PROBLEM DESCRIPTION: Produce as output only the lines below starting at the line with "micrograph of lung" and continuing through the line with "adenocarcinoma stained for", each one exactly as written.

(Stored data)
# # # #

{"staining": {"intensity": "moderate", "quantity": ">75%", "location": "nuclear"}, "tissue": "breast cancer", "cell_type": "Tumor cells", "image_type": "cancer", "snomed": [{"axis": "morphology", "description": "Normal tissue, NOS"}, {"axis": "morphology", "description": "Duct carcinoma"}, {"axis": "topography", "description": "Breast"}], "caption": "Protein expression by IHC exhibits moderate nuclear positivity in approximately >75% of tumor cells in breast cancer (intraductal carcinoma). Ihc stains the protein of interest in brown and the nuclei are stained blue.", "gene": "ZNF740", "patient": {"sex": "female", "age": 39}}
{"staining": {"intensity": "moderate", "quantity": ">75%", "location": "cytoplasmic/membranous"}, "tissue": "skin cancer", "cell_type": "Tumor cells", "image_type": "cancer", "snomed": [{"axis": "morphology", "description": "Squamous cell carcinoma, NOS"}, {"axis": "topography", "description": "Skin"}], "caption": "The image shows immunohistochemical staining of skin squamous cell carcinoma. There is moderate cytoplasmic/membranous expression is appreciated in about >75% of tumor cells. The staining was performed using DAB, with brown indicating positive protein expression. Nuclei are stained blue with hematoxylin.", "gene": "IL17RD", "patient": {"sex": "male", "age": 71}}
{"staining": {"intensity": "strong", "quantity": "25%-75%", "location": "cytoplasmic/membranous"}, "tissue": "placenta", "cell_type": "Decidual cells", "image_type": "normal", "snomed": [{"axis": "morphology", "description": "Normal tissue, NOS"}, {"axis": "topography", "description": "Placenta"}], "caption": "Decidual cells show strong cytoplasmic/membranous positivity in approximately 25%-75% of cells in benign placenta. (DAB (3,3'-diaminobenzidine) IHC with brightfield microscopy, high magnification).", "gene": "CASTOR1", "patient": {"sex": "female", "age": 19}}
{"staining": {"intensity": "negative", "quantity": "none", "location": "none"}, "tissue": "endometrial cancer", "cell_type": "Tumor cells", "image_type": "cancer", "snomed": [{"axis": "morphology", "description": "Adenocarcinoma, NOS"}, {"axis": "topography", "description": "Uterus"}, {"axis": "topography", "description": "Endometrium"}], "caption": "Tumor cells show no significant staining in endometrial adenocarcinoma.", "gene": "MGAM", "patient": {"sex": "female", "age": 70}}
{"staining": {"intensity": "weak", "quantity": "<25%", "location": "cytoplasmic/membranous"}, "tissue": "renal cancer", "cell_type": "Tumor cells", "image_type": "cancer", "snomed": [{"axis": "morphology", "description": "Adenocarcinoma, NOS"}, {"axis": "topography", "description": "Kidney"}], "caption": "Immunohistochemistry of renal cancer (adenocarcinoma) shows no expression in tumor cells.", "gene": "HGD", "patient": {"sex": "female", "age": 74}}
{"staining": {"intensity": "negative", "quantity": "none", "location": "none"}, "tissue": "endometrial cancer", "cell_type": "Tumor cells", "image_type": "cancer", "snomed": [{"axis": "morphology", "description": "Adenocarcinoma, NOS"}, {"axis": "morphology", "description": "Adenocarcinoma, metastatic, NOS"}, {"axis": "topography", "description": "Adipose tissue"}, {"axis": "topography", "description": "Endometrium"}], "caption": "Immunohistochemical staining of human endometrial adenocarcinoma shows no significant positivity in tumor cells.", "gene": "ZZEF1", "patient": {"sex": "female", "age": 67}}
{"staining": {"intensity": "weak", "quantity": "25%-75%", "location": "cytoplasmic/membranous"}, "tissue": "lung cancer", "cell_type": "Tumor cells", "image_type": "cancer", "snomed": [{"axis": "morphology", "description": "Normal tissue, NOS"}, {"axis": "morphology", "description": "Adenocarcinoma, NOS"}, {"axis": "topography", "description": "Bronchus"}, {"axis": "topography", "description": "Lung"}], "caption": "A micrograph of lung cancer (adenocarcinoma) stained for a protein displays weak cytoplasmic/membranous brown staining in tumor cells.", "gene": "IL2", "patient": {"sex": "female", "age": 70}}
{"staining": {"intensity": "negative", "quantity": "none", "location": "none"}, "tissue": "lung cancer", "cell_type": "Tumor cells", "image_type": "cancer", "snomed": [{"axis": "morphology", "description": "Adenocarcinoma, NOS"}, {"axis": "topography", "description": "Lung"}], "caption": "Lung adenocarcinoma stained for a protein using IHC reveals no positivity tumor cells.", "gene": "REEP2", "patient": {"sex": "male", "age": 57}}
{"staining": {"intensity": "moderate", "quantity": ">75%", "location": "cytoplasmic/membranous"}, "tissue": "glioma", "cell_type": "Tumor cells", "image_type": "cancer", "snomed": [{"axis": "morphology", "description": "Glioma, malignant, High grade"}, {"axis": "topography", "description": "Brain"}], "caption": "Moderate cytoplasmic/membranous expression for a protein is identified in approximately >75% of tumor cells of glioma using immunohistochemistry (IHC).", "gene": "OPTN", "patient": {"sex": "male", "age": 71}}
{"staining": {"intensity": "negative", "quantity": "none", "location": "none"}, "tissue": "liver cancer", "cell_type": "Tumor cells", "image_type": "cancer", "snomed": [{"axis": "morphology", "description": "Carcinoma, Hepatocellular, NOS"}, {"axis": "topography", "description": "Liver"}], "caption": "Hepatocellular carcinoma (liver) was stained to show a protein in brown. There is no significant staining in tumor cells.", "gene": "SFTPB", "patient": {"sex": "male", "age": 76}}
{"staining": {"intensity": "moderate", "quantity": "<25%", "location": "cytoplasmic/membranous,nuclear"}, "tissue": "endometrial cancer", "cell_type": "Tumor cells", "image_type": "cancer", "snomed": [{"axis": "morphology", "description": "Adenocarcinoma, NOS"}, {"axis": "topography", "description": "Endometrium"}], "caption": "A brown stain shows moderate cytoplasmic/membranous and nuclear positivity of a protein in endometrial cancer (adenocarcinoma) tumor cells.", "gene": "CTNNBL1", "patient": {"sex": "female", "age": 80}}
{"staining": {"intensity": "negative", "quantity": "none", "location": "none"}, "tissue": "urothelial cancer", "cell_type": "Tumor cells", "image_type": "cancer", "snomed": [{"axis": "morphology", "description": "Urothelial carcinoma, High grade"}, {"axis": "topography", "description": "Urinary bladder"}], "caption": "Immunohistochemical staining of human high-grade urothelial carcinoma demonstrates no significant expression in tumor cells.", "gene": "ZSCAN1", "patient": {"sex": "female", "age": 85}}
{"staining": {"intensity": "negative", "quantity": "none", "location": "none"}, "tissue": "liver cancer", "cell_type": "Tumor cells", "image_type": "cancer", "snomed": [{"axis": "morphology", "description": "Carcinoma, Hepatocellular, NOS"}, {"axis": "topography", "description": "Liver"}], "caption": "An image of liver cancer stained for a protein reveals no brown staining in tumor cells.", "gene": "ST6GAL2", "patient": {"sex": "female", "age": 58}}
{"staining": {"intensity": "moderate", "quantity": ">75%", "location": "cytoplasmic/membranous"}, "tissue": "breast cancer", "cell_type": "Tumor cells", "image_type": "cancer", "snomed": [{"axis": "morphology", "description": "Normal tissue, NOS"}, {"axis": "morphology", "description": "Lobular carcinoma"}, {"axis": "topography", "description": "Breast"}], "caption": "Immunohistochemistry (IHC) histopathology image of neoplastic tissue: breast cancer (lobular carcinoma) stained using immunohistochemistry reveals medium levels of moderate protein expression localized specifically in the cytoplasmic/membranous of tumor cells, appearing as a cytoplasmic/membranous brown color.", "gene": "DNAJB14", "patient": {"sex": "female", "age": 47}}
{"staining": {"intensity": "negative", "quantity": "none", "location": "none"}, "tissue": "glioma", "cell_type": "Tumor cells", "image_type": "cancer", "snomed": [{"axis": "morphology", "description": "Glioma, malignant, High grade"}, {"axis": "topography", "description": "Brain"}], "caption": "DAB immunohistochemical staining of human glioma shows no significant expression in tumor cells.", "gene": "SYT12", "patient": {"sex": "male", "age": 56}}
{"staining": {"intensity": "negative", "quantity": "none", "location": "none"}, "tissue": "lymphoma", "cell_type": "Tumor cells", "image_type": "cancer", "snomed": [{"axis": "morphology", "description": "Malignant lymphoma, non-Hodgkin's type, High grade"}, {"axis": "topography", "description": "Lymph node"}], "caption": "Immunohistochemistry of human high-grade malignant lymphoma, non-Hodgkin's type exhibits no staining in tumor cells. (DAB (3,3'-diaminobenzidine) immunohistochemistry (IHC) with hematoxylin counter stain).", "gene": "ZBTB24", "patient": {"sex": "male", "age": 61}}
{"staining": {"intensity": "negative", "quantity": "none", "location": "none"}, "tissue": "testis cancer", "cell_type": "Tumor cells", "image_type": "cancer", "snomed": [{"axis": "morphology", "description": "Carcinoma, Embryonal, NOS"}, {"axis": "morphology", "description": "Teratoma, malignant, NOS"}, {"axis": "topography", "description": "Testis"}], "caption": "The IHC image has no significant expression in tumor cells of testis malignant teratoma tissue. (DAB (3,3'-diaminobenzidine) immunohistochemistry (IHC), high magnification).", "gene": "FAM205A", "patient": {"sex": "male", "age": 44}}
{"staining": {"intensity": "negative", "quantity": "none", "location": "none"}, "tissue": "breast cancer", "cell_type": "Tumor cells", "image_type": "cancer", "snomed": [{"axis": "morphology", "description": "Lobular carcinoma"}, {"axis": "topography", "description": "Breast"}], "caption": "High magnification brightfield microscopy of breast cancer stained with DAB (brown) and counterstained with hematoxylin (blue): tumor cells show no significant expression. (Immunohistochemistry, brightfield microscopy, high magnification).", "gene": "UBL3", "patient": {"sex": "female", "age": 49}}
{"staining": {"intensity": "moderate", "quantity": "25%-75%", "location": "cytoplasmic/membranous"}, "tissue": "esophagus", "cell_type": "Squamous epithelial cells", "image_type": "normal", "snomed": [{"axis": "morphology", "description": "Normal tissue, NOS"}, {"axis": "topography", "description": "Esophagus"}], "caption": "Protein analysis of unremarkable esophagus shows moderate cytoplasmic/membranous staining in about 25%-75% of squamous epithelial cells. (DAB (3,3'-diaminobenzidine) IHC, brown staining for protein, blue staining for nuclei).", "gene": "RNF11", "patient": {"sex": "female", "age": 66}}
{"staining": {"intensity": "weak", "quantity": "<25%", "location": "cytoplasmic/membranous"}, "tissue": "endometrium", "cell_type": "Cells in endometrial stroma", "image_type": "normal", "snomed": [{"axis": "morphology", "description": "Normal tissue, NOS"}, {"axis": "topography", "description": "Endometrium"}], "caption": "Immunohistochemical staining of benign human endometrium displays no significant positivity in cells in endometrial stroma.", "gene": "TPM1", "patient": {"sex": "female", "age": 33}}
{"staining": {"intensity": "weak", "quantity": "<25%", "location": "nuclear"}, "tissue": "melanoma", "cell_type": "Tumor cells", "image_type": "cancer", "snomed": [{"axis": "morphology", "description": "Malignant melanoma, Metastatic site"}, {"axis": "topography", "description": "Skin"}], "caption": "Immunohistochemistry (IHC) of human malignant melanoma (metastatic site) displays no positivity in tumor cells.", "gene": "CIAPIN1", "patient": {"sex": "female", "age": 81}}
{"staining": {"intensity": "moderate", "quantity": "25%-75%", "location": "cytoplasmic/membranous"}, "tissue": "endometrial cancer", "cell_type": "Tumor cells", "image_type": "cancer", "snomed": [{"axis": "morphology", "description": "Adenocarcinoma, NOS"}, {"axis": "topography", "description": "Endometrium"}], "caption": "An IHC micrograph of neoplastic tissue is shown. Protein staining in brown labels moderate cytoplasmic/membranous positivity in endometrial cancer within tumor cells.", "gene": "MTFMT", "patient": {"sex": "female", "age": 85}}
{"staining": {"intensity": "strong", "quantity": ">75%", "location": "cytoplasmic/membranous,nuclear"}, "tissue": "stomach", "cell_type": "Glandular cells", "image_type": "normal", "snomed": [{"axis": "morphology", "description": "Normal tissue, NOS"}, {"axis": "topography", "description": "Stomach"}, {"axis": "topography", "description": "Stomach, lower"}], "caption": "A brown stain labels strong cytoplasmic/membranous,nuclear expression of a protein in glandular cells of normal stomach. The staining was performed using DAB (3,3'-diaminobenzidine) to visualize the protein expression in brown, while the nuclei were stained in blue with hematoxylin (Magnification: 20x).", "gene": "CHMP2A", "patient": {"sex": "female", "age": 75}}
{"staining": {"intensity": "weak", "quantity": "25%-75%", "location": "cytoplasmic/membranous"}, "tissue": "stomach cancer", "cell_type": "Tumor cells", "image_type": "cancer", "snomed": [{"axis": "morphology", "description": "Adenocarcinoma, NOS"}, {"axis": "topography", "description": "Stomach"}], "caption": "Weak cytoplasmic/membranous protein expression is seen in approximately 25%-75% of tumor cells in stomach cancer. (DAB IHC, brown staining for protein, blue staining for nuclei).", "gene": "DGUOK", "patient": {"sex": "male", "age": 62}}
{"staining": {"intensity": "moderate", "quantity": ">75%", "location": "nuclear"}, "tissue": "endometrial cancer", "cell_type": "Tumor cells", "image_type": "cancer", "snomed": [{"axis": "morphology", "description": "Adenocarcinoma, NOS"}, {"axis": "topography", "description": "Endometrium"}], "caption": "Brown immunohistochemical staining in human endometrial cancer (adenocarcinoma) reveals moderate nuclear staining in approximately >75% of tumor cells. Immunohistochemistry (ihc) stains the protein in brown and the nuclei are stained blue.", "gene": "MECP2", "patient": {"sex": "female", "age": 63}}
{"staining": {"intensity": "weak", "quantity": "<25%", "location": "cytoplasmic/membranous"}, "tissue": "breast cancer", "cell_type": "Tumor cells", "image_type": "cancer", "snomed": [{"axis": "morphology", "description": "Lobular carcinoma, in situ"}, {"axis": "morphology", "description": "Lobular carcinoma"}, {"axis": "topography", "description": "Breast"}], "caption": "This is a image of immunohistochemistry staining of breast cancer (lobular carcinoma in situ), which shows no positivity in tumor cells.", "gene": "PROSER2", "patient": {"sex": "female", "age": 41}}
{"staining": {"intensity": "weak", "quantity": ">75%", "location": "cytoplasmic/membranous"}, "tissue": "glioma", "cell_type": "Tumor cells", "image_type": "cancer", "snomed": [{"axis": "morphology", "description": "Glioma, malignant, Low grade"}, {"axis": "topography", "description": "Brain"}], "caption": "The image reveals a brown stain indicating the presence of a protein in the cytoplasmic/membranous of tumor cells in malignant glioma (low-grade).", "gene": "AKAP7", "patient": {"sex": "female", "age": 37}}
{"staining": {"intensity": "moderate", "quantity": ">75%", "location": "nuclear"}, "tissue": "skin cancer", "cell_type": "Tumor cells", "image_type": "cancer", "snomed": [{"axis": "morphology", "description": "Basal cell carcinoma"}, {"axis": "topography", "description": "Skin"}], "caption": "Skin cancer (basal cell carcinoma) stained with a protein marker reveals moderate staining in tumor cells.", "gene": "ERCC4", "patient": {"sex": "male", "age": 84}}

# # # #

TASK RESULT:
{"staining": {"intensity": "weak", "quantity": "25%-75%", "location": "cytoplasmic/membranous"}, "tissue": "lung cancer", "cell_type": "Tumor cells", "image_type": "cancer", "snomed": [{"axis": "morphology", "description": "Normal tissue, NOS"}, {"axis": "morphology", "description": "Adenocarcinoma, NOS"}, {"axis": "topography", "description": "Bronchus"}, {"axis": "topography", "description": "Lung"}], "caption": "A micrograph of lung cancer (adenocarcinoma) stained for a protein displays weak cytoplasmic/membranous brown staining in tumor cells.", "gene": "IL2", "patient": {"sex": "female", "age": 70}}
{"staining": {"intensity": "negative", "quantity": "none", "location": "none"}, "tissue": "lung cancer", "cell_type": "Tumor cells", "image_type": "cancer", "snomed": [{"axis": "morphology", "description": "Adenocarcinoma, NOS"}, {"axis": "topography", "description": "Lung"}], "caption": "Lung adenocarcinoma stained for a protein using IHC reveals no positivity tumor cells.", "gene": "REEP2", "patient": {"sex": "male", "age": 57}}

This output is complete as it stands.